> **WHAT IS EXPECTED**
Entries follow. Give back exactly the lines starting at the one containing "left front paw: (630, 1323)" and ending at the one containing "right elbow: (1004, 919)", and no other lines.

> **INFORMATION SHOWN**
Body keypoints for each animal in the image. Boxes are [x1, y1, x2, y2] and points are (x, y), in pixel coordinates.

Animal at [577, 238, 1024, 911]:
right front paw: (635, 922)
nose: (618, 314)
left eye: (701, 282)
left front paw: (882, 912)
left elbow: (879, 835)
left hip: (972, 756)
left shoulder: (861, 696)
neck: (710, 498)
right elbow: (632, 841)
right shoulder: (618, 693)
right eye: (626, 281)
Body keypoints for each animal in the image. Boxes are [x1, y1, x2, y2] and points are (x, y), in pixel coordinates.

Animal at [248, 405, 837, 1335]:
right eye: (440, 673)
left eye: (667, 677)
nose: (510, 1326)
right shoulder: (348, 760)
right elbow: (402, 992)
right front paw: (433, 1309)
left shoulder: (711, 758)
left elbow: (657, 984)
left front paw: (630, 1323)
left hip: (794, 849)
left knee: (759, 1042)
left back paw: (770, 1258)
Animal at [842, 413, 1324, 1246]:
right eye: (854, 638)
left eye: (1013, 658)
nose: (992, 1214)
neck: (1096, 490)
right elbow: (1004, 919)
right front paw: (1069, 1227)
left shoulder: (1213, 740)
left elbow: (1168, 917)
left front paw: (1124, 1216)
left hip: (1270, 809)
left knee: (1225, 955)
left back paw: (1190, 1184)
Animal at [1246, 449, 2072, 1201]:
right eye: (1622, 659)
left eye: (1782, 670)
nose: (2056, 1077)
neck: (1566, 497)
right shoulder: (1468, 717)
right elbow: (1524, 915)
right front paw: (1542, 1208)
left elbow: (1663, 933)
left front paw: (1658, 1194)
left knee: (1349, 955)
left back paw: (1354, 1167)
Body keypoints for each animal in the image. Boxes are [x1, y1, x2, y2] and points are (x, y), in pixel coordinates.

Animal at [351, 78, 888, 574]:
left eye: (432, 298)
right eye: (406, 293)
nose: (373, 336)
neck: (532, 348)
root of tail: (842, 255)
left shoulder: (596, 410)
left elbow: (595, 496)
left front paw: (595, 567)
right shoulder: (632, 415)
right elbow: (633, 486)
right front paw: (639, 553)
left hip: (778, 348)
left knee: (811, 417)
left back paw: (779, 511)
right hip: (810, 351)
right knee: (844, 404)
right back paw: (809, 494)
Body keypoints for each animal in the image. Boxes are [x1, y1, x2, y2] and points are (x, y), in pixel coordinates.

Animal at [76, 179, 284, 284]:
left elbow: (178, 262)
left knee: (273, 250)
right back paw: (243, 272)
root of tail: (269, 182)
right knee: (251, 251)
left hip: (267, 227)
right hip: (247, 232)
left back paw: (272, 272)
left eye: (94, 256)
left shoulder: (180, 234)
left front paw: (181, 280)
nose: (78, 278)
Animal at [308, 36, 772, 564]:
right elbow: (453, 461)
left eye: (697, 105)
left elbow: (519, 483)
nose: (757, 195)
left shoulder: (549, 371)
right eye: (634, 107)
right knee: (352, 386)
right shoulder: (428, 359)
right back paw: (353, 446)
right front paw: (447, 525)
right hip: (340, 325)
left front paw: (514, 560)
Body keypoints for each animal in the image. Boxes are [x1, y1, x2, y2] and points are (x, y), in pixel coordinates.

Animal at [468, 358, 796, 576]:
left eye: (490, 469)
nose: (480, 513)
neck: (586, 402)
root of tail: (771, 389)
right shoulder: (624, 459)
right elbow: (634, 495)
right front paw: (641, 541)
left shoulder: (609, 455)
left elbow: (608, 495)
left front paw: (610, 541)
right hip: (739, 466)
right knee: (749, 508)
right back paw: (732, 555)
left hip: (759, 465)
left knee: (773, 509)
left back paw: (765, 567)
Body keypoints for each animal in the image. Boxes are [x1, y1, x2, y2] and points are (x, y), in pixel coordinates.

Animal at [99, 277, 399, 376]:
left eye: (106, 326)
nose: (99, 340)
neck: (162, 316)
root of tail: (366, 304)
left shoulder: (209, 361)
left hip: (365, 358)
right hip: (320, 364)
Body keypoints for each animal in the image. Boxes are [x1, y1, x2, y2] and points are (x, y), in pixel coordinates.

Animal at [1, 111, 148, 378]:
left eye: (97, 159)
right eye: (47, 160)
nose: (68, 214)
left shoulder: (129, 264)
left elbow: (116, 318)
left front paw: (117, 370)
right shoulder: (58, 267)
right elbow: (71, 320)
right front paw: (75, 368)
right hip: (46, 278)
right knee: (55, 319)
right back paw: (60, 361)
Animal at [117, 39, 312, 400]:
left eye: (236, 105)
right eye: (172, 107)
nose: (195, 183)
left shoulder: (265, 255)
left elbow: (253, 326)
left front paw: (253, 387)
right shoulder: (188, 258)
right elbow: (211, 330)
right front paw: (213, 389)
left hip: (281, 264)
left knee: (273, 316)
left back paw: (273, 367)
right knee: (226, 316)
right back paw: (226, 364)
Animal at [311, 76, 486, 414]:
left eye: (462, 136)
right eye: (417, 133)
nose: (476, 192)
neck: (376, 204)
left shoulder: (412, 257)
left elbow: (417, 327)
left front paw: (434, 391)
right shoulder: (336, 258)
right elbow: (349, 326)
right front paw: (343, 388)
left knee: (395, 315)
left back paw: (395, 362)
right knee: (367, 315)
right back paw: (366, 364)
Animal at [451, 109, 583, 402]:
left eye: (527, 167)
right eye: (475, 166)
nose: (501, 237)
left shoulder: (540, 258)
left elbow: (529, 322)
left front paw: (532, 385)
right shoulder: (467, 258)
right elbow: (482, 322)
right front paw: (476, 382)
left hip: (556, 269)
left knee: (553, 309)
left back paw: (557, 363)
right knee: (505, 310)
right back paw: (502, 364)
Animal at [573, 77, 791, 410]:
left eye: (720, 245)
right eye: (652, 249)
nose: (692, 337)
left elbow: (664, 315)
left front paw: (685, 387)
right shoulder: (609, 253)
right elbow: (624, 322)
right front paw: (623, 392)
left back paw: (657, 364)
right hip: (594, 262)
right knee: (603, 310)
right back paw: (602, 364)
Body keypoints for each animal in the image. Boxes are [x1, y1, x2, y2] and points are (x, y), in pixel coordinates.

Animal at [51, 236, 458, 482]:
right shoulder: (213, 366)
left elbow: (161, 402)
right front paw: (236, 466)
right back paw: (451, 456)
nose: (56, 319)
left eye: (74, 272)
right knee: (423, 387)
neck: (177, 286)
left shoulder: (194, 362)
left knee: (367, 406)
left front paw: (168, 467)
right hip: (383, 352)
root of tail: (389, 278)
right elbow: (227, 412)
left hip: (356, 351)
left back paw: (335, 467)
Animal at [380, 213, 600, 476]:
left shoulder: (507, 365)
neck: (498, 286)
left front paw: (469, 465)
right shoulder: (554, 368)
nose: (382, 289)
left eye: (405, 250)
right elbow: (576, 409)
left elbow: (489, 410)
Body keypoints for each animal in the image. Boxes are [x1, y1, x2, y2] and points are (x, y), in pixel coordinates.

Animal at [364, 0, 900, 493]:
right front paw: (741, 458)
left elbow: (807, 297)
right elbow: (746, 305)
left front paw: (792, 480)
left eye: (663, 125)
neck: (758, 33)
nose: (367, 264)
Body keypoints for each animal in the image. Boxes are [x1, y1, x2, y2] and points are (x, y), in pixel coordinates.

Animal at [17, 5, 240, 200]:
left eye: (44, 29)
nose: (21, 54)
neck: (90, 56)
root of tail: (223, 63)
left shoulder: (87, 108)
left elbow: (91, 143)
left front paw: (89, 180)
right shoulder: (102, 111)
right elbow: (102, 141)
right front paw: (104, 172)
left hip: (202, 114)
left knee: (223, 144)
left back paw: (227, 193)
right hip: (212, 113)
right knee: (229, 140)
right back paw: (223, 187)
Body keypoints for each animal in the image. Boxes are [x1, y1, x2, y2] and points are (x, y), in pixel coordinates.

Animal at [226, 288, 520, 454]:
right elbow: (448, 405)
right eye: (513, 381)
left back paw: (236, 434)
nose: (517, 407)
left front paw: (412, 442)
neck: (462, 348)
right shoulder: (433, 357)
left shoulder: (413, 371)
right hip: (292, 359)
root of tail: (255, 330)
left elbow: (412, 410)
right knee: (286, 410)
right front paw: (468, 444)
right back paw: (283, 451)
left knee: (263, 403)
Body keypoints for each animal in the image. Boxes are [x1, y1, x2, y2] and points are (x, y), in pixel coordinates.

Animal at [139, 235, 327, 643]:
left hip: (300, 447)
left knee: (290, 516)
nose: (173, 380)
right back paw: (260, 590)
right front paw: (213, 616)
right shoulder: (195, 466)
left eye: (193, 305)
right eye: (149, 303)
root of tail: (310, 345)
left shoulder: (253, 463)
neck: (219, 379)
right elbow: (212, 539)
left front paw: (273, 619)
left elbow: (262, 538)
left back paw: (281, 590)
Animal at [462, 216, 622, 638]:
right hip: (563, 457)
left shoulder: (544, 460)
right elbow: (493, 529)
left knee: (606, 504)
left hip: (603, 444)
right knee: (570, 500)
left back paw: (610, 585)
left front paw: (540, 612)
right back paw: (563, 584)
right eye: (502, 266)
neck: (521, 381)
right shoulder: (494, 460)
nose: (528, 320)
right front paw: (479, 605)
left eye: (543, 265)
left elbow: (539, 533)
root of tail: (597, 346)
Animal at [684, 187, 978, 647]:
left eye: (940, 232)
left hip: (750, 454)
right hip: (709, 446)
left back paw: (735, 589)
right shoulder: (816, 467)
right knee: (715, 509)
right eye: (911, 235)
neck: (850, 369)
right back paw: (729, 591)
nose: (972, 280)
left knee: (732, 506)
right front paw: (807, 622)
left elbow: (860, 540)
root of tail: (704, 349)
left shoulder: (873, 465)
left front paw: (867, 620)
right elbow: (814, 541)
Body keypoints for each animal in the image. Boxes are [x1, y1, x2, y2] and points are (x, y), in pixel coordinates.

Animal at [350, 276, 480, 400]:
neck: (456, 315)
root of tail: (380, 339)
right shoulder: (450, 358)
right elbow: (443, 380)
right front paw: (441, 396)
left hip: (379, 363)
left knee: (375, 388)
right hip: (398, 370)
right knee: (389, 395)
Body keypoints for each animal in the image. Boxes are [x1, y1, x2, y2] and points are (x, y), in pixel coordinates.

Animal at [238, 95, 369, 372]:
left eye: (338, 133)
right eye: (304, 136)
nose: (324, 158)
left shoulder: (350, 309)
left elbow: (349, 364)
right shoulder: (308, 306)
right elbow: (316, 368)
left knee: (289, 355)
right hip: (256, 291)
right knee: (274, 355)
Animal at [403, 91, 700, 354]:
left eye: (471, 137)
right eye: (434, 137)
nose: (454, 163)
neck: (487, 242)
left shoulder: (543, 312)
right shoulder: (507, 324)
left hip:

> **SOLUTION**
left front paw: (630, 1323)
left hip: (794, 849)
left knee: (759, 1042)
left back paw: (770, 1258)
Animal at [842, 413, 1324, 1246]:
right eye: (854, 638)
left eye: (1013, 658)
nose: (992, 1214)
neck: (1096, 490)
right elbow: (1004, 919)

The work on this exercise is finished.